LE BÉRET


Chaque pays possède sa coiffure:
Le marocain porte un fez rigolo,
Le mexicain ne manque pas d'allure
En arborant son vaste sombrero!
Le bon bourgeois, ce n'est pas un reproche,
Porte un melon, tant mieux si ça lui plaît,
Moi, mon chapeau, je le mets dans ma poche,
Je suis gascon et porte le béret.

Notre béret c'est toute la Gascogne,
Et "per canta nouste beth ceü de Paü"
Nos montagnards aux jambes de cigogne,
Avec orgueil le portent en haut "ataü"
Et avec ça c'est tellement pratique,
Quand me sieur le curé sur la roue apparaît
Où le paysan dépose-t-il sa chique?
Mais "Diu Biban" mais c'est dans son béret.
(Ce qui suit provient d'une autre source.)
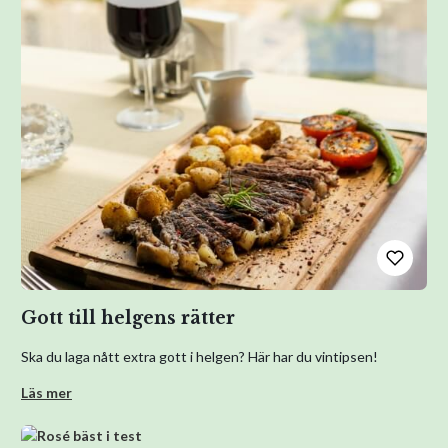
Gott till helgens rätter
Ska du laga nått extra gott i helgen? Här har du vintipsen!
Läs mer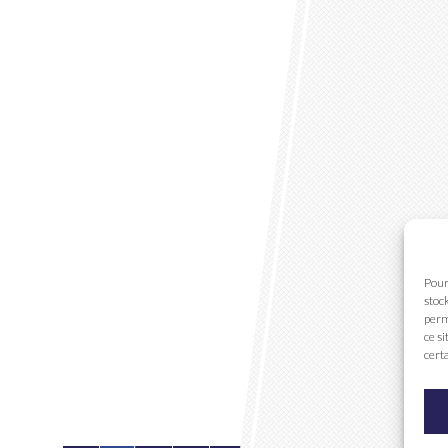
Pour
stoc
perm
ce s
cert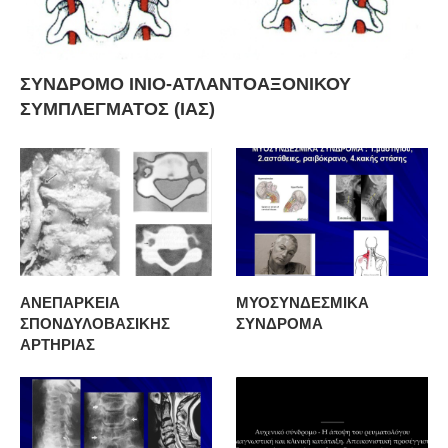
ΣΥΝΔΡΟΜΟ ΙΝΙΟ-ΑΤΛΑΝΤΟΑΞΟΝΙΚΟΥ
ΣΥΜΠΛΕΓΜΑΤΟΣ (ΙΑΣ)
ΑΝΕΠΑΡΚΕΙΑ
ΜΥΟΣΥΝΔΕΣΜΙΚΑ
ΣΠΟΝΔΥΛΟΒΑΣΙΚΗΣ
ΣΥΝΔΡΟΜΑ
ΑΡΤΗΡΙΑΣ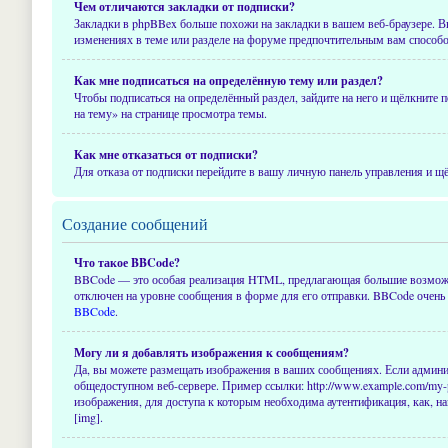
Чем отличаются закладки от подписки?
Закладки в phpBBex больше похожи на закладки в вашем веб-браузере. В
изменениях в теме или разделе на форуме предпочтительным вам способ
Как мне подписаться на определённую тему или раздел?
Чтобы подписаться на определённый раздел, зайдите на него и щёлкните 
на тему» на странице просмотра темы.
Как мне отказаться от подписки?
Для отказа от подписки перейдите в вашу личную панель управления и щ
Создание сообщений
Что такое BBCode?
BBCode — это особая реализация HTML, предлагающая большие возможн
отключен на уровне сообщения в форме для его отправки. BBCode очень п
BBCode
.
Могу ли я добавлять изображения к сообщениям?
Да, вы можете размещать изображения в ваших сообщениях. Если админис
общедоступном веб-сервере. Пример ссылки: http://www.example.com/my-p
изображения, для доступа к которым необходима аутентификация, как, н
[img].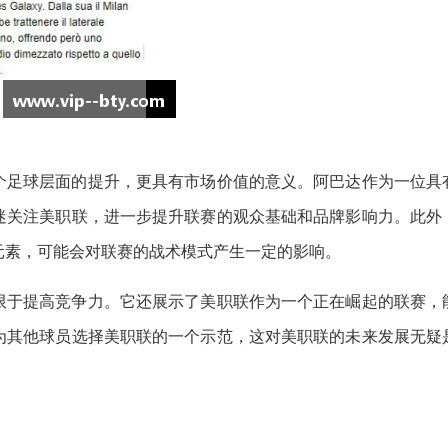
个足球层面的提升，更具有市场价值的意义。阿巴达作为一位具
迷关注美职联，进一步提升联赛的观众基础和品牌影响力。此外
元素，可能会对联赛的战术模式产生一定的影响。
限于提高竞争力。它还展示了美职联作为一个正在崛起的联赛，
为其他球员选择美职联的一个示范，这对美职联的未来发展无疑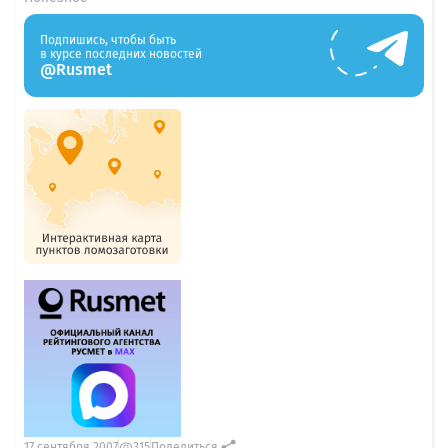
Подпишись, чтобы быть
в курсе последних новостей
@Rusmet
17 сентября 2007
315
Поделиться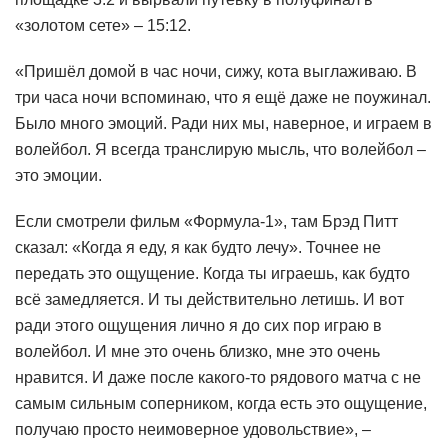
«золотом сете» – 15:12.
«Пришёл домой в час ночи, сижу, кота выглаживаю. В
три часа ночи вспоминаю, что я ещё даже не поужинал.
Было много эмоций. Ради них мы, наверное, и играем в
волейбол. Я всегда транслирую мысль, что волейбол –
это эмоции.
Если смотрели фильм «Формула-1», там Брэд Питт
сказал: «Когда я еду, я как будто лечу». Точнее не
передать это ощущение. Когда ты играешь, как будто
всё замедляется. И ты действительно летишь. И вот
ради этого ощущения лично я до сих пор играю в
волейбол. И мне это очень близко, мне это очень
нравится. И даже после какого-то рядового матча с не
самым сильным соперником, когда есть это ощущение,
получаю просто неимоверное удовольствие», –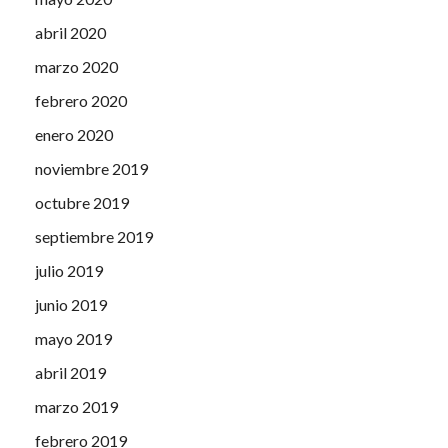
abril 2020
marzo 2020
febrero 2020
enero 2020
noviembre 2019
octubre 2019
septiembre 2019
julio 2019
junio 2019
mayo 2019
abril 2019
marzo 2019
febrero 2019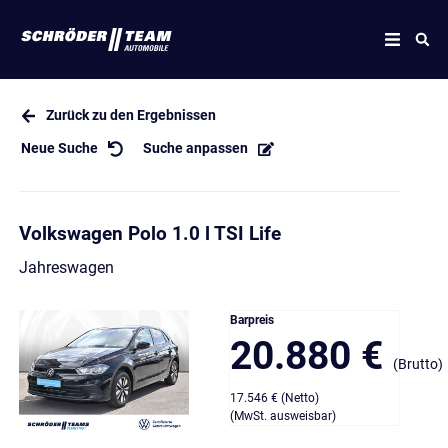
Zurück zu den Ergebnissen
Neue Suche
Suche anpassen
Volkswagen Polo 1.0 l TSI Life
Jahreswagen
Barpreis
20.880 €
(Brutto)
17.546 € (Netto)
(MwSt. ausweisbar)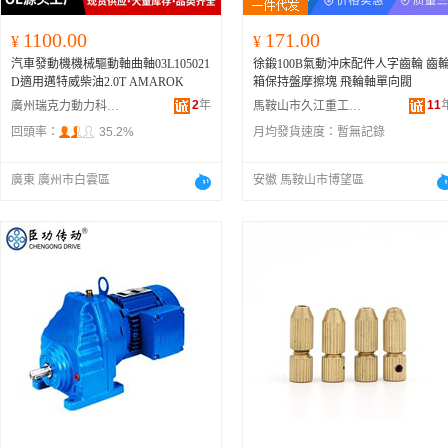
1100.00
171.00
¥
¥
汽車發動機機械驅動軸曲軸03L105021
徐鍛100B氣動沖床配件人字齒輪 齒
D適用邁特威柴油2.0T AMAROK
箱保持盤摩擦塊 飛輪軸單向閥
2
年
11
廣州瑞克力動力科技有限公司
馬鞍山市久江重工機械科技有限公司
回頭率：
35.2%
月均發貨速度：
暫無記錄
廣東 廣州市白雲區
安徽 馬鞍山市博望區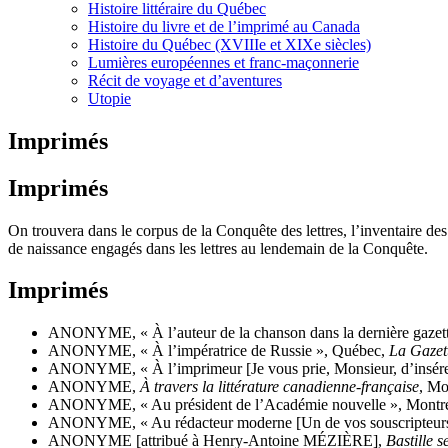
Histoire littéraire du Québec
Histoire du livre et de l’imprimé au Canada
Histoire du Québec (XVIIIe et XIXe siècles)
Lumières européennes et franc-maçonnerie
Récit de voyage et d’aventures
Utopie
Imprimés
Imprimés
On trouvera dans le corpus de la Conquête des lettres, l’inventaire de
de naissance engagés dans les lettres au lendemain de la Conquête.
Imprimés
ANONYME, « À l’auteur de la chanson dans la dernière gazet
ANONYME, « À l’impératrice de Russie », Québec,
La Gazet
ANONYME, « À l’imprimeur [Je vous prie, Monsieur, d’insér
ANONYME,
À travers la littérature canadienne-française
, Mo
ANONYME, « Au président de l’Académie nouvelle », Montr
ANONYME, « Au rédacteur moderne [Un de vos souscripteurs s
ANONYME [attribué à Henry-Antoine MÉZIÈRE],
Bastille s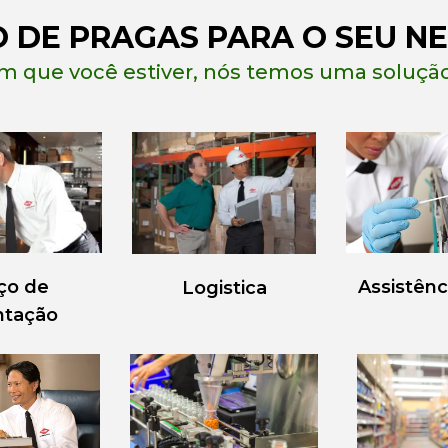
 DE PRAGAS PARA O SEU NE
m que você estiver, nós temos uma solução
Assistênc
ço de
Logistica
ntação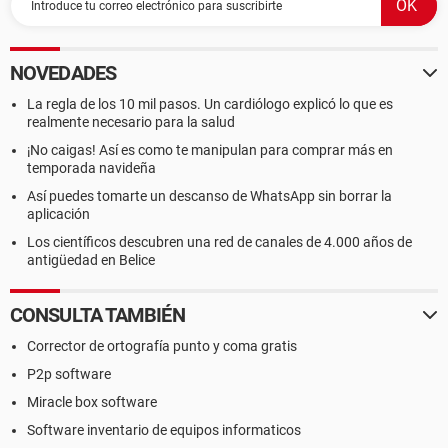
NOVEDADES
La regla de los 10 mil pasos. Un cardiólogo explicó lo que es
realmente necesario para la salud
¡No caigas! Así es como te manipulan para comprar más en
temporada navideña
Así puedes tomarte un descanso de WhatsApp sin borrar la
aplicación
Los científicos descubren una red de canales de 4.000 años de
antigüedad en Belice
CONSULTA TAMBIÉN
Corrector de ortografía punto y coma gratis
P2p software
Miracle box software
Software inventario de equipos informaticos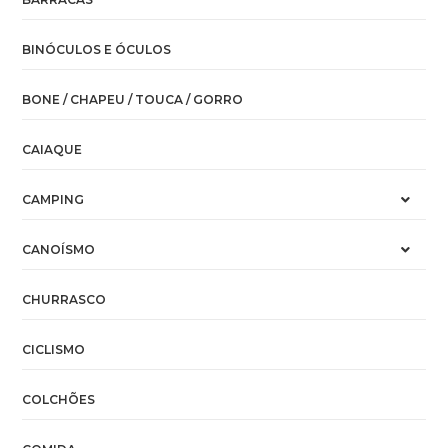
BINÓCULOS E ÓCULOS
BONE / CHAPEU / TOUCA / GORRO
CAIAQUE
CAMPING
CANOÍSMO
CHURRASCO
CICLISMO
COLCHÕES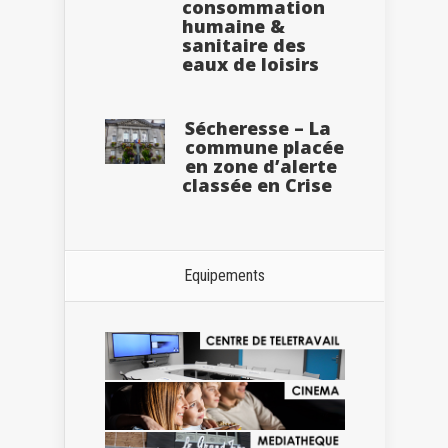
consommation
humaine &
sanitaire des
eaux de loisirs
Sécheresse – La
commune placée
en zone d’alerte
classée en Crise
Equipements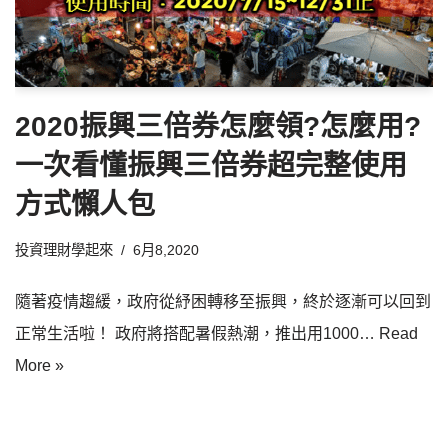
2020振興三倍券怎麼領?怎麼用?
一次看懂振興三倍券超完整使用
方式懶人包
投資理財學起來
6月8,2020
隨著疫情趨緩，政府從紓困轉移至振興，終於逐漸可以回到
正常生活啦！ 政府將搭配暑假熱潮，推出用1000…
Read
More »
Le béarnais aime le mettre en pointe,
Le basque, lui, le met sur l'occiput,
Et le landais, sans reproche et sans crainte,
Le pose ainsi quand il veut dire "zut",
C'est tout petit mais c'est une merveille:
Pour réfléchir c'est ainsi qu'on le met,
Et pour crâner on le met sur l'oreille
Quel orateur ce coquin de béret!

Quand grand-papa travaille dans la vigne,
Et qu'à l'église on sonne tant et plus,
Pour la prière, il l'enlève et se signe,
Plus de béret quand sonne l'angélus.
Les parisiens dont l'enfant n'est pas sage,
Pour le fesser prennent un martinet,
Un martinet! C'est un truc de sauvage,
Nous on lui flanque un bon coup de béret.

Lorsque à Bayonne, on joue à la pelote,
C'est son béret que l'on jette au vainqueur,
Et ce béret c'est pas de la gnognote
Puisque dedans on a mis tout son coeur!
Et le dimanche, il fait bon qu'on le sache
A la plaza ça fait beaucoup d'effet,
Nos jeunes gens vont exciter la vache,
Pour la sauter pieds-joints dans le béret,

Votre béret a fait le tour du monde,
Tous les champions qui battent un record
L'ont adopté sur la terre et sur l'onde,
Car un béret ça tient, coquin de sort,
Malgré le vent et malgré le cyclone,
Il est solide et peut-être, qui sait?
Alphonse XIII aurait gardé son trône
S'il avait eu pour couronne un béret.

Quand le conscrit quitte sa fiancée
C'est le béret qui rythme les adieux,
Quand il est loin, seul avec sa pensée,
C'est au béret qu'il parle avec les yeux.
Je ne veux pas vous parler de la guerre,
Quelques grincheux me le reprocheraient
Mais vous savez tout ce qu'ils ont pu faire
Les petits gars qui portaient le béret.